:: Linhas fornecidas ::
────
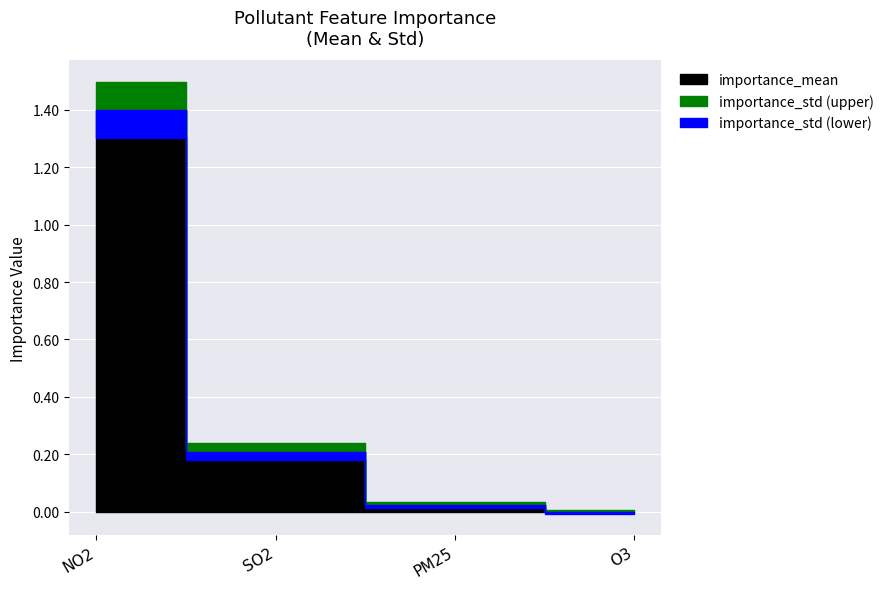

What is the maximum value for importance_std?

0.1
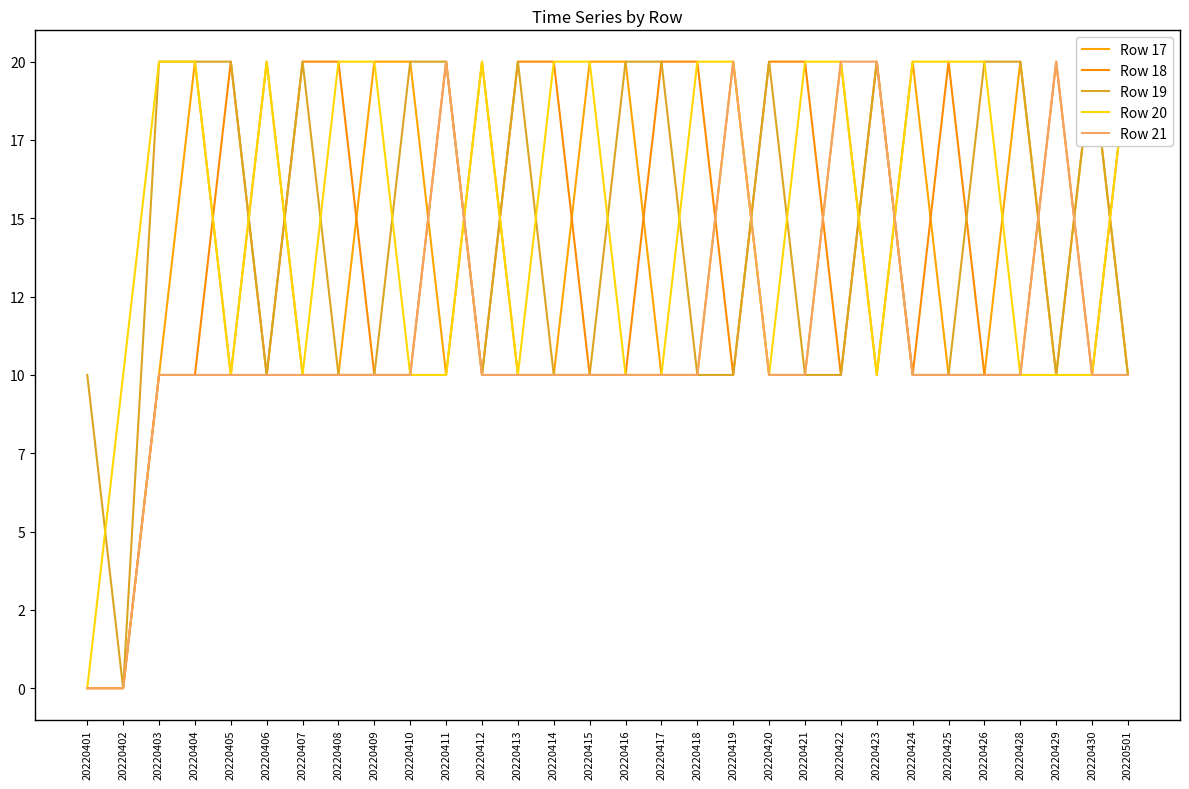

Rank the categories by Row 19 value from highest to lowest.

20220403, 20220404, 20220405, 20220407, 20220410, 20220411, 20220413, 20220416, 20220417, 20220420, 20220423, 20220426, 20220428, 20220430, 20220401, 20220406, 20220408, 20220409, 20220412, 20220414, 20220415, 20220418, 20220419, 20220421, 20220422, 20220424, 20220425, 20220429, 20220501, 20220402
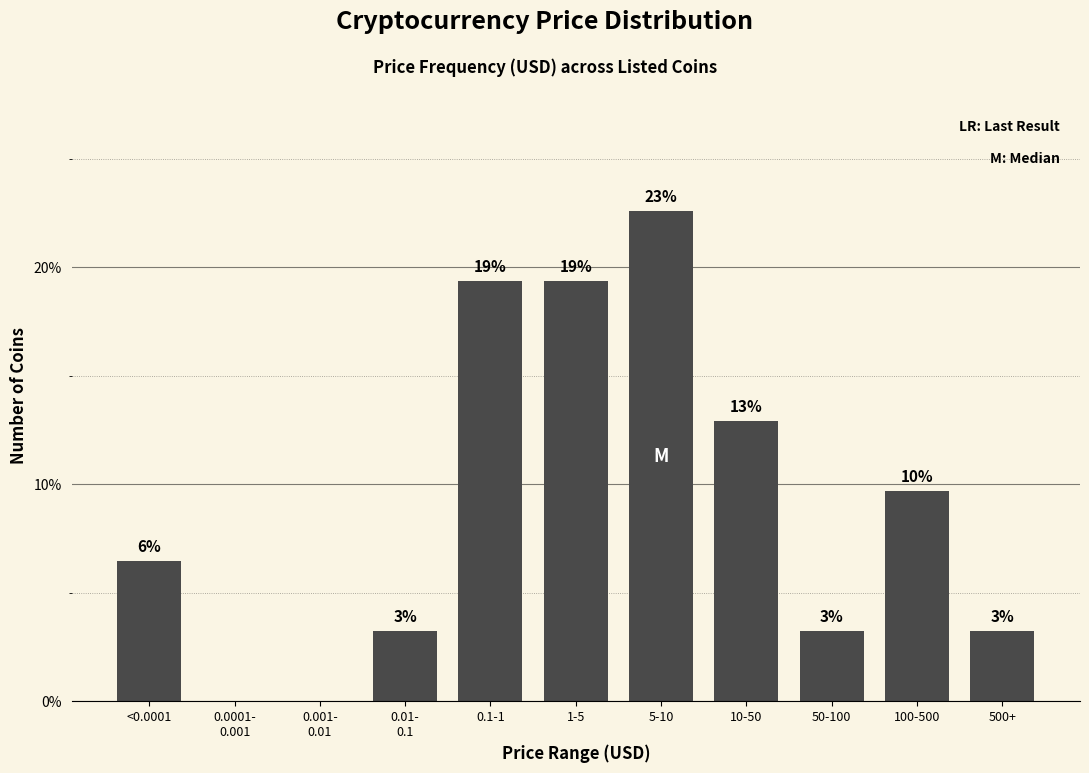

Are the bars horizontal?

No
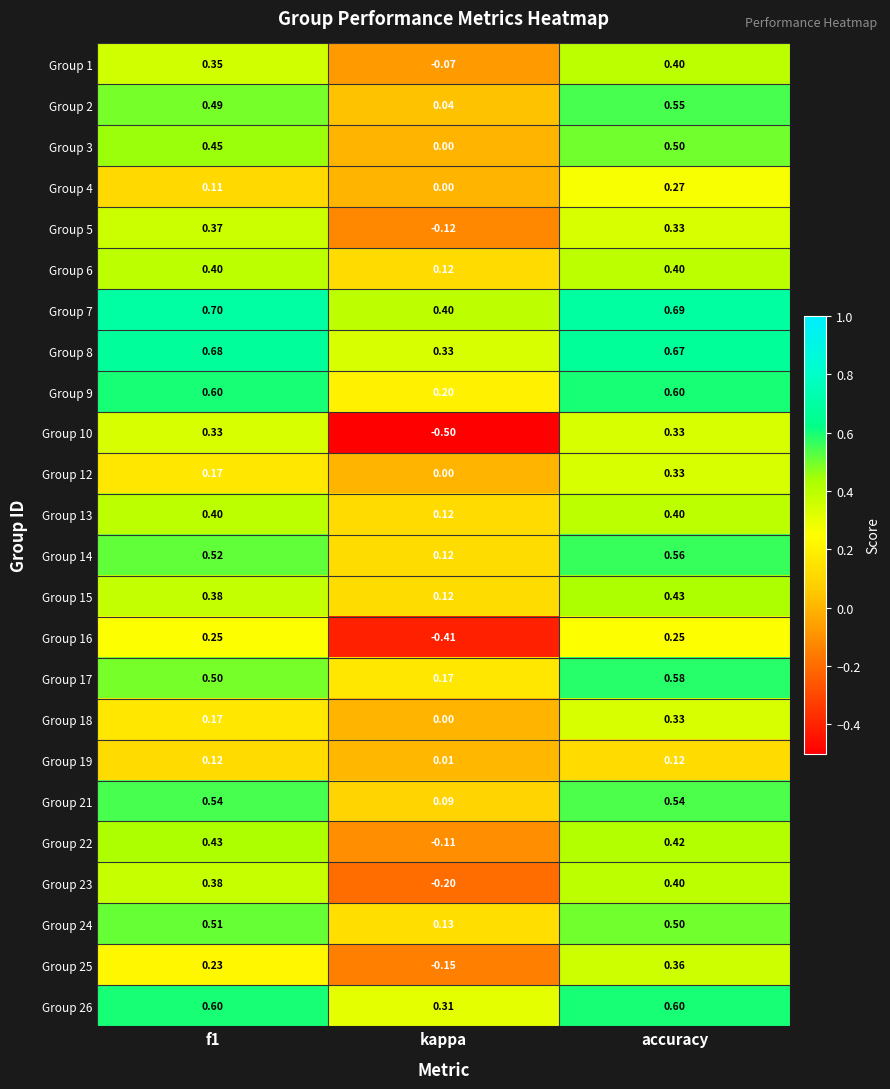

Where is Group 15 nearest to the value 0?

kappa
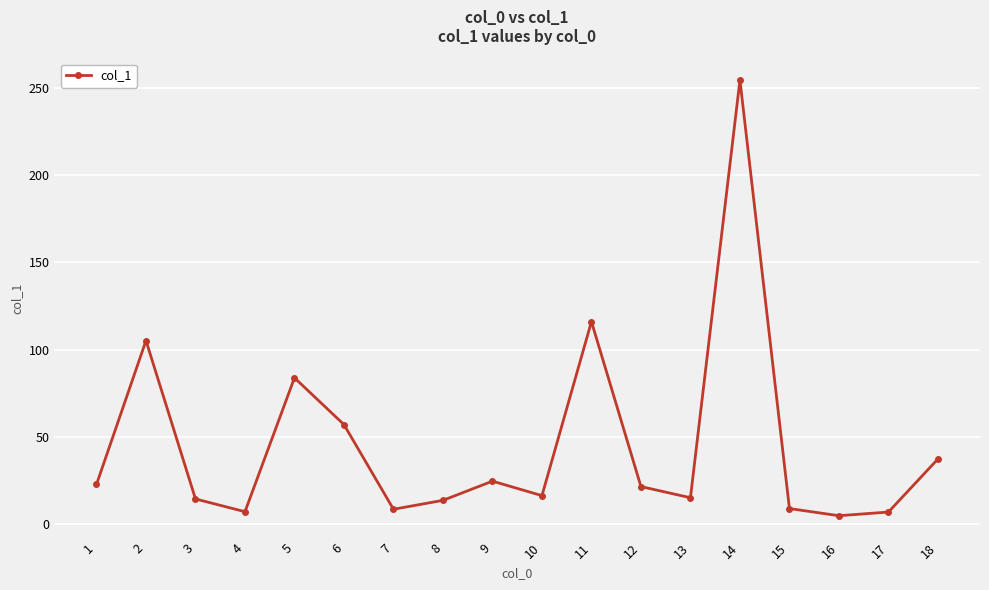

What is the difference between the second highest and second lowest values?

109.1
────
:: Tarefa ::
Organize todas as linhas acima em uma tabela Markdown com as colunas n e Linha, numerando cada linha e omitindo as que estão em branco. Deixe de fora da resposta as linhas que indicam imagens.

:: Solução ::
| n | Linha |
|---|---|
| 1 | What is the maximum value for importance_std? |
| 2 | 0.1 |
| 3 | Rank the categories by Row 19 value from highest to lowest. |
| 4 | 20220403, 20220404, 20220405, 20220407, 20220410, 20220411, 20220413, 20220416, 20220417, 20220420, 20220423, 20220426, 20220428, 20220430, 20220401, 20220406, 20220408, 20220409, 20220412, 20220414, 20220415, 20220418, 20220419, 20220421, 20220422, 20220424, 20220425, 20220429, 20220501, 20220402 |
| 5 | Are the bars horizontal? |
| 6 | No |
| 7 | Where is Group 15 nearest to the value 0? |
| 8 | kappa |
| 9 | What is the difference between the second highest and second lowest values? |
| 10 | 109.1 |